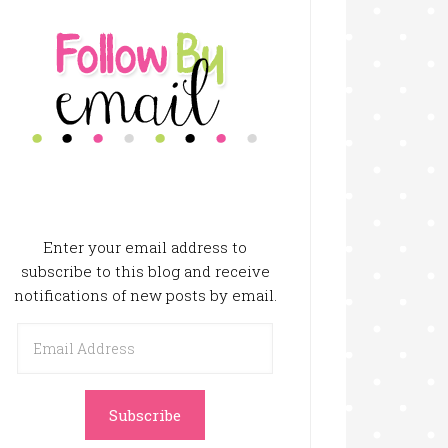
Enter your email address to
subscribe to this blog and receive
notifications of new posts by email.
Email
Address
Subscribe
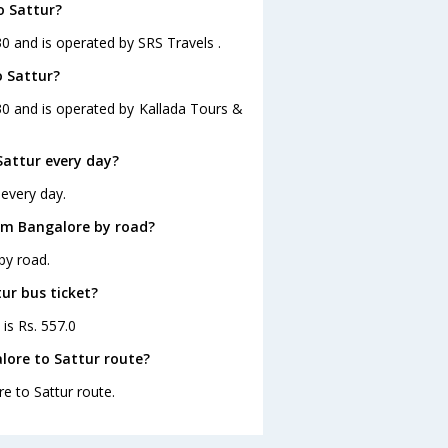
o Sattur?
30 and is operated by SRS Travels .
o Sattur?
30 and is operated by Kallada Tours &
attur every day?
 every day.
om Bangalore by road?
by road.
ur bus ticket?
 is Rs. 557.0
lore to Sattur route?
re to Sattur route.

Goal of the exercise -
Update the text of every item above, changing "by road" to "by highway" and leaving everything else as it is. Do not include the pictures in your answer.

Response to this task -
Enter your email address to
subscribe to this blog and receive
notifications of new posts by email.
Email
Address
Subscribe
o Sattur?
30 and is operated by SRS Travels .
o Sattur?
30 and is operated by Kallada Tours &
attur every day?
 every day.
om Bangalore by highway?
by highway.
ur bus ticket?
 is Rs. 557.0
lore to Sattur route?
re to Sattur route.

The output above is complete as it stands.